* WHAT THE TASK ASKS: Exact reproduction of every record is required, and pictures are to be excluded.

☆ ☆ ☆

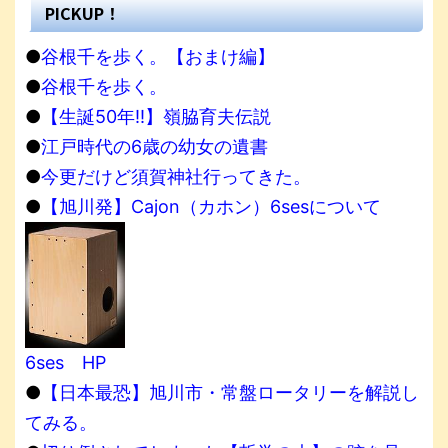
PICKUP！
●
谷根千を歩く。【おまけ編】
●
谷根千を歩く。
●
【生誕50年!!】嶺脇育夫伝説
●
江戸時代の6歳の幼女の遺書
●
今更だけど須賀神社行ってきた。
●
【旭川発】Cajon（カホン）6sesについて
6ses HP
●
【日本最恐】旭川市・常盤ロータリーを解説し
てみる。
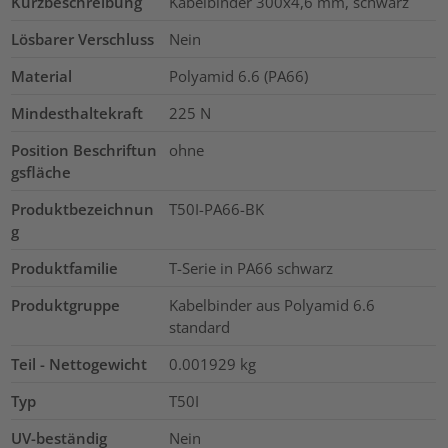
Kurzbeschreibung
Kabelbinder 300x4,6 mm, schwarz
Lösbarer Verschluss
Nein
Material
Polyamid 6.6 (PA66)
Mindesthaltekraft
225
N
Position Beschriftun
ohne
gsfläche
Produktbezeichnun
T50I-PA66-BK
g
Produktfamilie
T-Serie in PA66 schwarz
Produktgruppe
Kabelbinder aus Polyamid 6.6
standard
Teil - Nettogewicht
0.001929
kg
Typ
T50I
UV-beständig
Nein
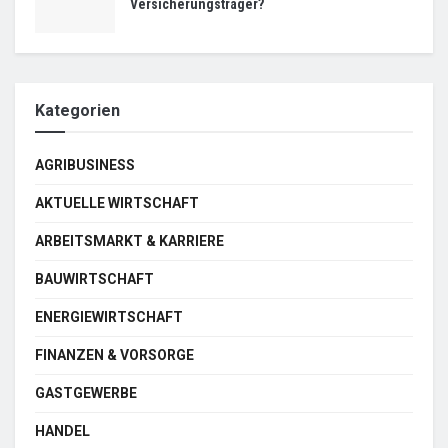
Versicherungsträger?
Kategorien
AGRIBUSINESS
AKTUELLE WIRTSCHAFT
ARBEITSMARKT & KARRIERE
BAUWIRTSCHAFT
ENERGIEWIRTSCHAFT
FINANZEN & VORSORGE
GASTGEWERBE
HANDEL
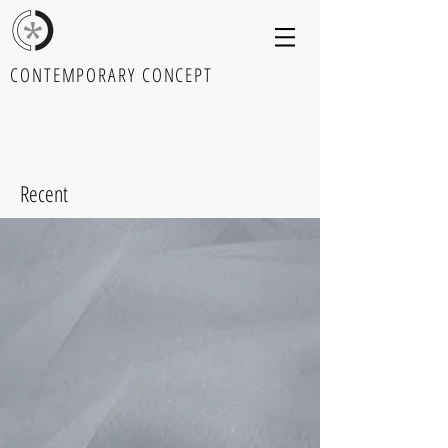
CONTEMPORARY CONCEPT
Recent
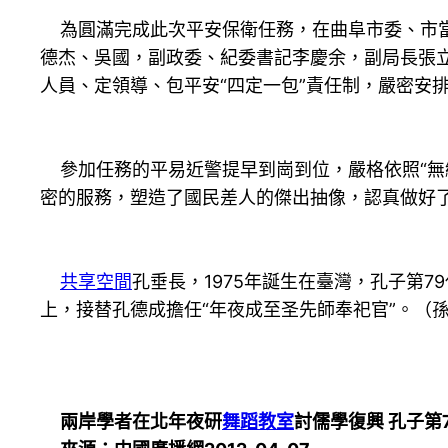
為圓滿完成此次平安保衛任務，在曲阜市委、市當
德杰、吳國，副政委、紀委書記李慶余，副局長張立
人員、定領導、包平安“四定一包”責任制，嚴密安
參加任務的平易近警提早到崗到位，嚴格依照“無縫
密的服務，塑造了國民差人的傑出抽像，認真做好
共享空間
孔垂長，1975年誕生在臺灣，孔子第7
上，接替孔德成擔任“年夜成至圣先師奉祀官”。（孫
兩岸學者在北年夜研
舞蹈教室
討儒學復興 孔子第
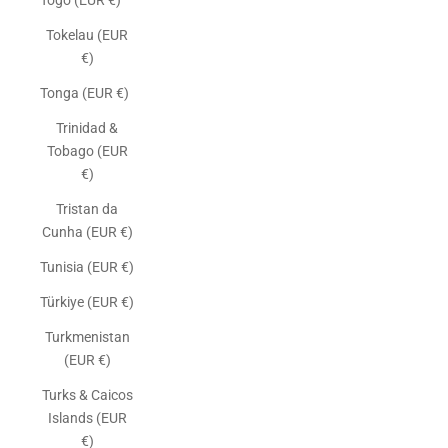
Togo (EUR €)
Tokelau (EUR
€)
Tonga (EUR €)
Trinidad &
Tobago (EUR
€)
Tristan da
Cunha (EUR €)
Tunisia (EUR €)
Türkiye (EUR €)
Turkmenistan
(EUR €)
Turks & Caicos
Islands (EUR
€)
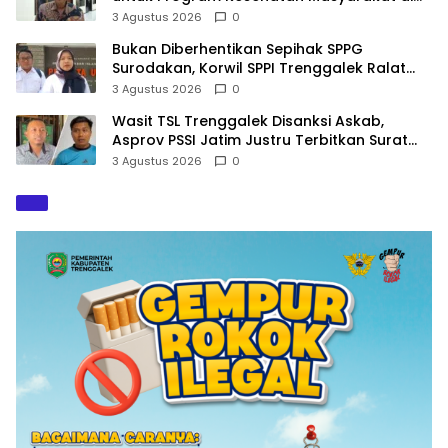
2027
3 Agustus 2026
0
Bukan Diberhentikan Sepihak SPPG
Surodakan, Korwil SPPI Trenggalek Ralat
Pernyataan Soal Permata Umat Tolak MBG
3 Agustus 2026
0
Wasit TSL Trenggalek Disanksi Askab,
Asprov PSSI Jatim Justru Terbitkan Surat
Tugas di Hari yang Sama
3 Agustus 2026
0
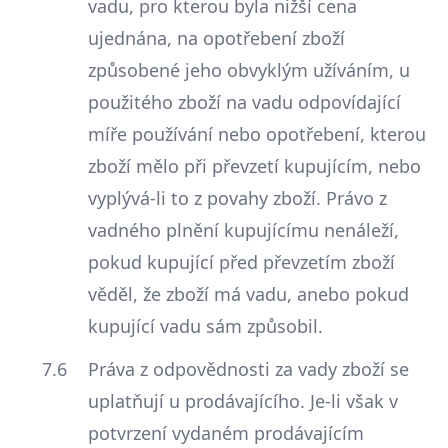
vadu, pro kterou byla nižší cena
ujednána, na opotřebení zboží
způsobené jeho obvyklým užíváním, u
použitého zboží na vadu odpovídající
míře používání nebo opotřebení, kterou
zboží mělo při převzetí kupujícím, nebo
vyplývá-li to z povahy zboží. Právo z
vadného plnění kupujícímu nenáleží,
pokud kupující před převzetím zboží
věděl, že zboží má vadu, anebo pokud
kupující vadu sám způsobil.
Práva z odpovědnosti za vady zboží se
uplatňují u prodávajícího. Je-li však v
potvrzení vydaném prodávajícím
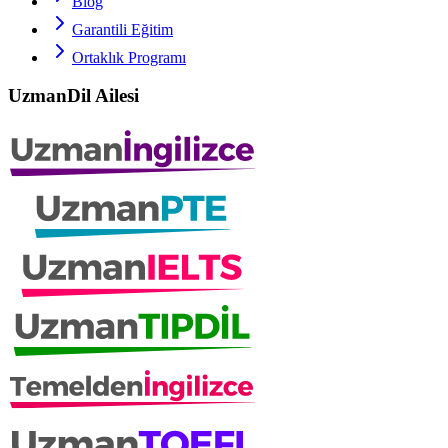
Blog
Garantili Eğitim
Ortaklık Programı
UzmanDil Ailesi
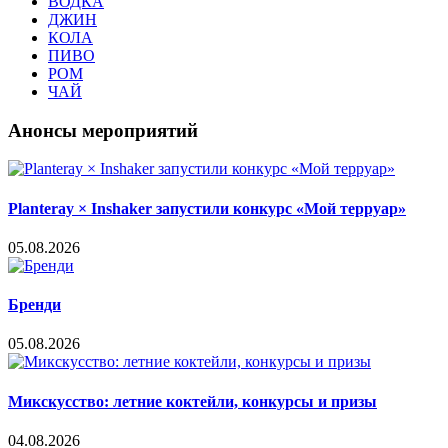
ВОДКА
ДЖИН
КОЛА
ПИВО
РОМ
ЧАЙ
Анонсы мероприятий
Planteray × Inshaker запустили конкурс «Мой терруар»
05.08.2026
Бренди
05.08.2026
Микскусство: летние коктейли, конкурсы и призы
04.08.2026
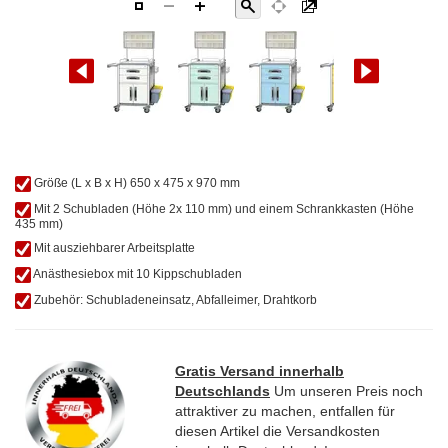
Zum
Größe (L x B x H) 650 x 475 x 970 mm
Anfang
Mit 2 Schubladen (Höhe 2x 110 mm) und einem Schrankkasten (Höhe
der
435 mm)
Bildgalerie
Mit ausziehbarer Arbeitsplatte
springen
Anästhesiebox mit 10 Kippschubladen
Zubehör: Schubladeneinsatz, Abfalleimer, Drahtkorb
Gratis Versand innerhalb
Deutschlands
Um unseren Preis noch
attraktiver zu machen, entfallen für
diesen Artikel die Versandkosten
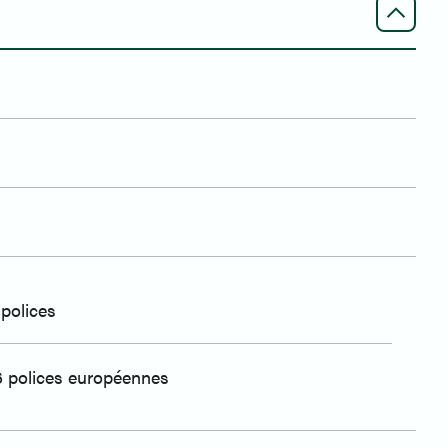
polices
6 polices européennes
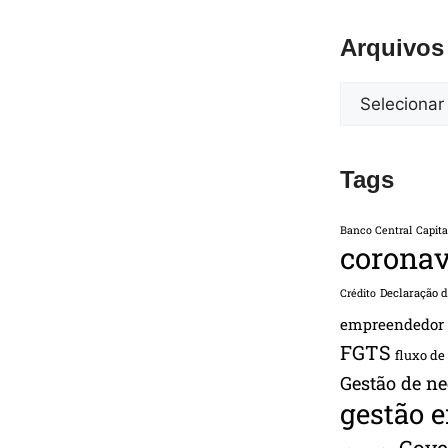
Arquivos
Tags
Banco Central
Capita
coronav
Declaração 
Crédito
empreendedor
FGTS
fluxo de
Gestão de ne
gestão 
Gove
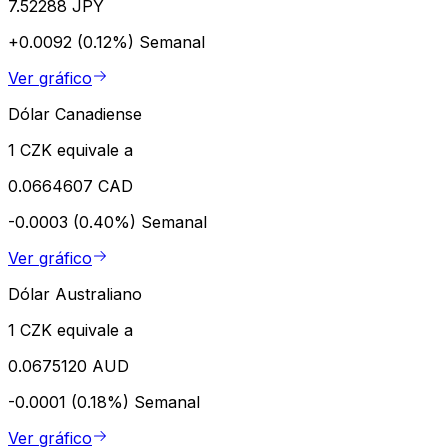
7.52288 JPY
+0.0092 (0.12%)
Semanal
Ver gráfico
Dólar Canadiense
1 CZK equivale a
0.0664607 CAD
-0.0003 (0.40%)
Semanal
Ver gráfico
Dólar Australiano
1 CZK equivale a
0.0675120 AUD
-0.0001 (0.18%)
Semanal
Ver gráfico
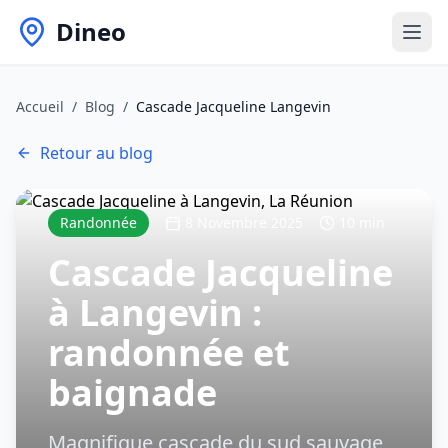
Dineo
Accueil
/
Blog
/
Cascade Jacqueline Langevin
Retour au blog
Randonnée
8 Novembre 2025
10 min
Cascade Jacqueline
à Langevin :
randonnée et
baignade
Magnifique cascade du sud sauvage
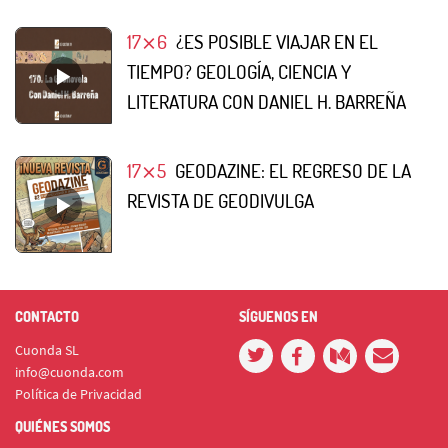
17⨯6
¿ES POSIBLE VIAJAR EN EL
TIEMPO? GEOLOGÍA, CIENCIA Y
LITERATURA CON DANIEL H. BARREÑA
17⨯5
GEODAZINE: EL REGRESO DE LA
REVISTA DE GEODIVULGA
CONTACTO
SÍGUENOS EN
Cuonda SL
info@cuonda.com
Política de Privacidad
QUIÉNES SOMOS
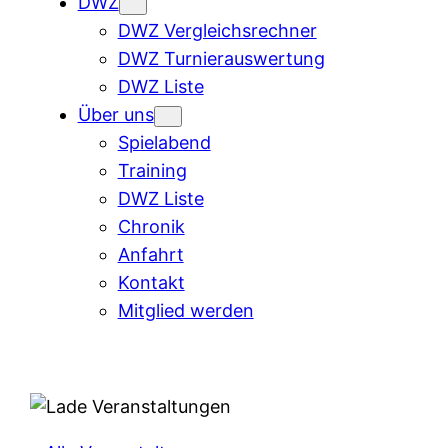
DWZ
DWZ Vergleichsrechner
DWZ Turnierauswertung
DWZ Liste
Über uns
Spielabend
Training
DWZ Liste
Chronik
Anfahrt
Kontakt
Mitglied werden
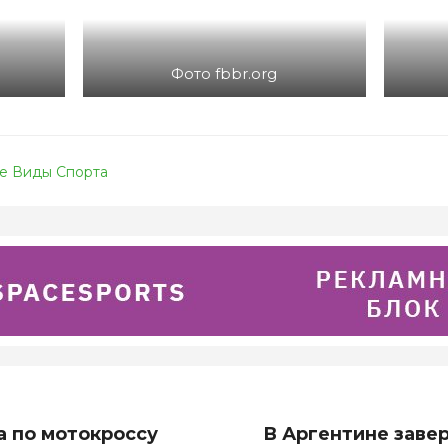
Фото fbbr.org
е Виды Спорта
а по мотокроссу
В Аргентине заве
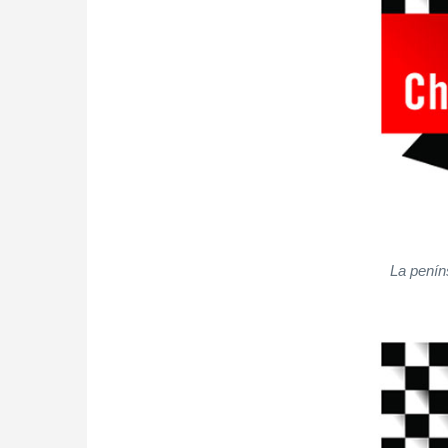
La penín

☆ ☆ ☆

* REPLY:
PICKUP！
●
谷根千を歩く。【おまけ編】
●
谷根千を歩く。
●
【生誕50年!!】嶺脇育夫伝説
●
江戸時代の6歳の幼女の遺書
●
今更だけど須賀神社行ってきた。
●
【旭川発】Cajon（カホン）6sesについて
6ses HP
●
【日本最恐】旭川市・常盤ロータリーを解説し
てみる。
Kurzbeschreibung
Kabelbinder 300x4,6 mm, schwarz
Lösbarer Verschluss
Nein
Material
Polyamid 6.6 (PA66)
Mindesthaltekraft
225
N
Position Beschriftun
ohne
gsfläche
Produktbezeichnun
T50I-PA66-BK
g
Produktfamilie
T-Serie in PA66 schwarz
Produktgruppe
Kabelbinder aus Polyamid 6.6
standard
Teil - Nettogewicht
0.001929
kg
Typ
T50I
UV-beständig
Nein
Versicherungsträger?
Kategorien
AGRIBUSINESS
AKTUELLE WIRTSCHAFT
ARBEITSMARKT & KARRIERE
BAUWIRTSCHAFT
ENERGIEWIRTSCHAFT
FINANZEN & VORSORGE
GASTGEWERBE
HANDEL
CONTEMPORARY CONCEPT
Recent
為圓滿完成此次平安保衛任務，在曲阜市委、市當
德杰、吳國，副政委、紀委書記李慶余，副局長張立
人員、定領導、包平安“四定一包”責任制，嚴密安
參加任務的平易近警提早到崗到位，嚴格依照“無縫
密的服務，塑造了國民差人的傑出抽像，認真做好
共享空間
孔垂長，1975年誕生在臺灣，孔子第7
上，接替孔德成擔任“年夜成至圣先師奉祀官”。（孫
兩岸學者在北年夜研
舞蹈教室
討儒學復興 孔子第
Togo (EUR €)
Tokelau (EUR
€)
Tonga (EUR €)
Trinidad &
Tobago (EUR
€)
Tristan da
Cunha (EUR €)
Tunisia (EUR €)
Türkiye (EUR €)
Turkmenistan
(EUR €)
Turks & Caicos
Islands (EUR
€)
2027
3 Agustus 2026
0
Bukan Diberhentikan Sepihak SPPG
Surodakan, Korwil SPPI Trenggalek Ralat
Pernyataan Soal Permata Umat Tolak MBG
3 Agustus 2026
0
Wasit TSL Trenggalek Disanksi Askab,
Asprov PSSI Jatim Justru Terbitkan Surat
Tugas di Hari yang Sama
3 Agustus 2026
0
vadu, pro kterou byla nižší cena
ujednána, na opotřebení zboží
způsobené jeho obvyklým užíváním, u
použitého zboží na vadu odpovídající
míře používání nebo opotřebení, kterou
zboží mělo při převzetí kupujícím, nebo
vyplývá-li to z povahy zboží. Právo z
vadného plnění kupujícímu nenáleží,
pokud kupující před převzetím zboží
věděl, že zboží má vadu, anebo pokud
kupující vadu sám způsobil.
Práva z odpovědnosti za vady zboží se
uplatňují u prodávajícího. Je-li však v
potvrzení vydaném prodávajícím
Blog
Garantili Eğitim
Ortaklık Programı
UzmanDil Ailesi
ВОДКА
ДЖИН
КОЛА
ПИВО
РОМ
ЧАЙ
Анонсы мероприятий
Planteray × Inshaker запустили конкурс «Мой терруар»
05.08.2026
Бренди
05.08.2026
Микскусство: летние коктейли, конкурсы и призы
04.08.2026
Zum
Größe (L x B x H) 650 x 475 x 970 mm
Anfang
Mit 2 Schubladen (Höhe 2x 110 mm) und einem Schrankkasten (Höhe
der
435 mm)
Bildgalerie
Mit ausziehbarer Arbeitsplatte
springen
Anästhesiebox mit 10 Kippschubladen
Zubehör: Schubladeneinsatz, Abfalleimer, Drahtkorb
Gratis Versand innerhalb
Deutschlands
Um unseren Preis noch
attraktiver zu machen, entfallen für
diesen Artikel die Versandkosten
polices
6 polices européennes
Arquivos
Tags
Banco Central
Capita
coronav
Declaração 
Crédito
empreendedor
FGTS
fluxo de
Gestão de ne
gestão 
Gove
7.52288 JPY
+0.0092 (0.12%)
Semanal
Ver gráfico
Dólar Canadiense
1 CZK equivale a
0.0664607 CAD
-0.0003 (0.40%)
Semanal
Ver gráfico
Dólar Australiano
1 CZK equivale a
0.0675120 AUD
-0.0001 (0.18%)
Semanal
Ver gráfico
Dineo
Accueil
/
Blog
/
Cascade Jacqueline Langevin
Retour au blog
Randonnée
8 Novembre 2025
10 min
Cascade Jacqueline
à Langevin :
randonnée et
baignade
Magnifique cascade du sud sauvage
17⨯6
¿ES POSIBLE VIAJAR EN EL
TIEMPO? GEOLOGÍA, CIENCIA Y
LITERATURA CON DANIEL H. BARREÑA
17⨯5
GEODAZINE: EL REGRESO DE LA
REVISTA DE GEODIVULGA
CONTACTO
SÍGUENOS EN
Cuonda SL
info@cuonda.com
Política de Privacidad
QUIÉNES SOMOS
DWZ
DWZ Vergleichsrechner
DWZ Turnierauswertung
DWZ Liste
Über uns
Spielabend
Training
DWZ Liste
Chronik
Anfahrt
Kontakt
Mitglied werden
Фото fbbr.org
е Виды Спорта
а по мотокроссу
В Аргентине заве
La penín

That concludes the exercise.